→ **What is being asked**
Output the stretch of the patent claims on counting forked-thread completions from "2. The computer" through "a cache line.", copying it word for word.

--- start Selected passage ---

1. A computer program product comprising one or more physical computer-readable media having thereon computer-executable instructions that, when executed by one or more processors of the computing system, cause the computing system to perform a method comprising:
an act of determining that a task assigned to a thread is to be divided into a plurality of subtasks to be collectively accomplished by a plurality of forked threads;
an act of setting up a plurality of counter memory locations, each corresponding to only a subset of the forked threads;
for each of the plurality of forked threads, when the forked thread is completed with its corresponding one or more subtasks of the plurality of subtasks, an act of accounting for the completion in a counter memory location corresponding to the forked thread; and
after all of the plurality of subtask have been collectively accomplished by the plurality of forked threads, an act of determining that the plurality of forked threads have completed their respective one or more subtasks using data from each of the plurality of counter memory locations.
2. The computer program product in accordance with claim 1, wherein each of the plurality of counter memory locations corresponds to the size and boundaries of a cache line.
3. The computer program product in accordance with claim 1, wherein the data from each of the plurality of counter memory locations comprises a count of completed threads corresponding to the counter memory location.
4. The computer program product in accordance with claim 3, wherein the act of accounting for the completion in a counter memory location corresponding to the forked thread comprises increment the count held by the counter memory location. corresponding to the forked thread.
5. The computer program product in accordance with claim 1, wherein the method further comprising:
an act of performing a join operation on the plurality of forked threads.

--- end Selected passage ---
--- start Collected data ---

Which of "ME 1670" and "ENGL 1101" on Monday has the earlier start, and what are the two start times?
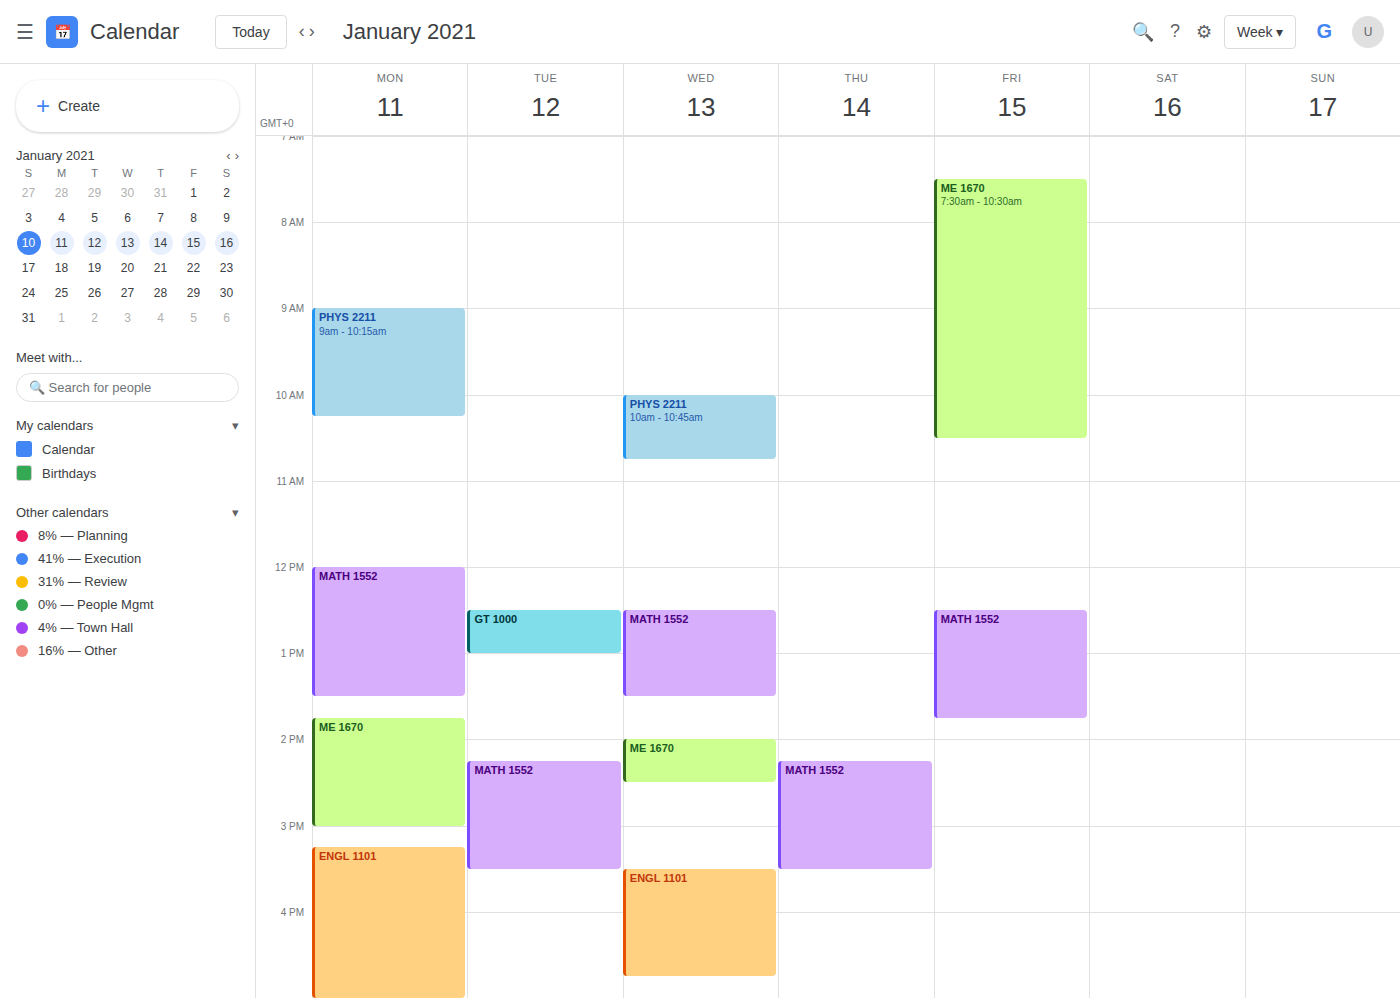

--- end Collected data ---

→ **Exercise result**
2. The computer program product in accordance with claim 1, wherein each of the plurality of counter memory locations corresponds to the size and boundaries of a cache line.